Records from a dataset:
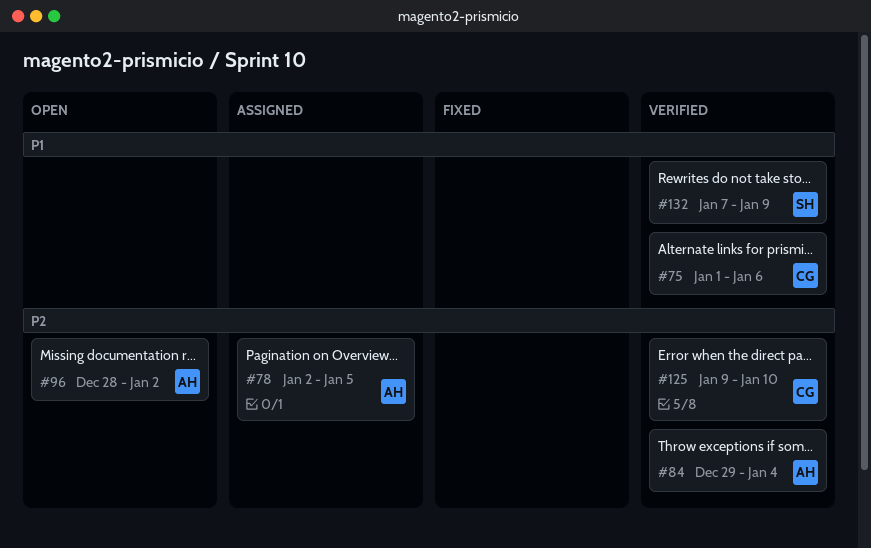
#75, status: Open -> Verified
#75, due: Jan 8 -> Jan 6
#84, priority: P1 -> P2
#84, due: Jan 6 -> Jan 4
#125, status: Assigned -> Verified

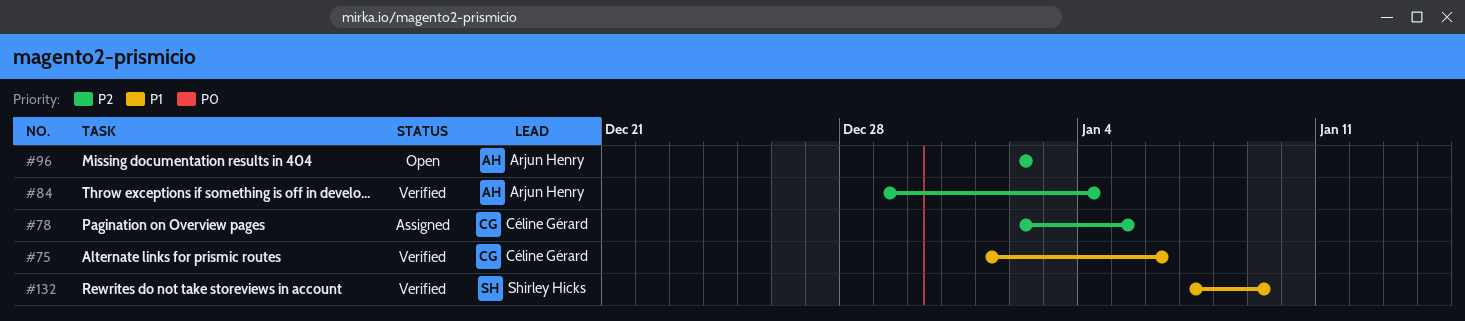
#78, owner: Arjun Henry -> Céline Gérard
#96, start: Dec 28 -> Jan 2
#125: present -> none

Aim of the task = Exactly what appears in the records above must be returned, apart from the pictures.

Worked solution =
#75, status: Open -> Verified
#75, due: Jan 8 -> Jan 6
#84, priority: P1 -> P2
#84, due: Jan 6 -> Jan 4
#125, status: Assigned -> Verified

#78, owner: Arjun Henry -> Céline Gérard
#96, start: Dec 28 -> Jan 2
#125: present -> none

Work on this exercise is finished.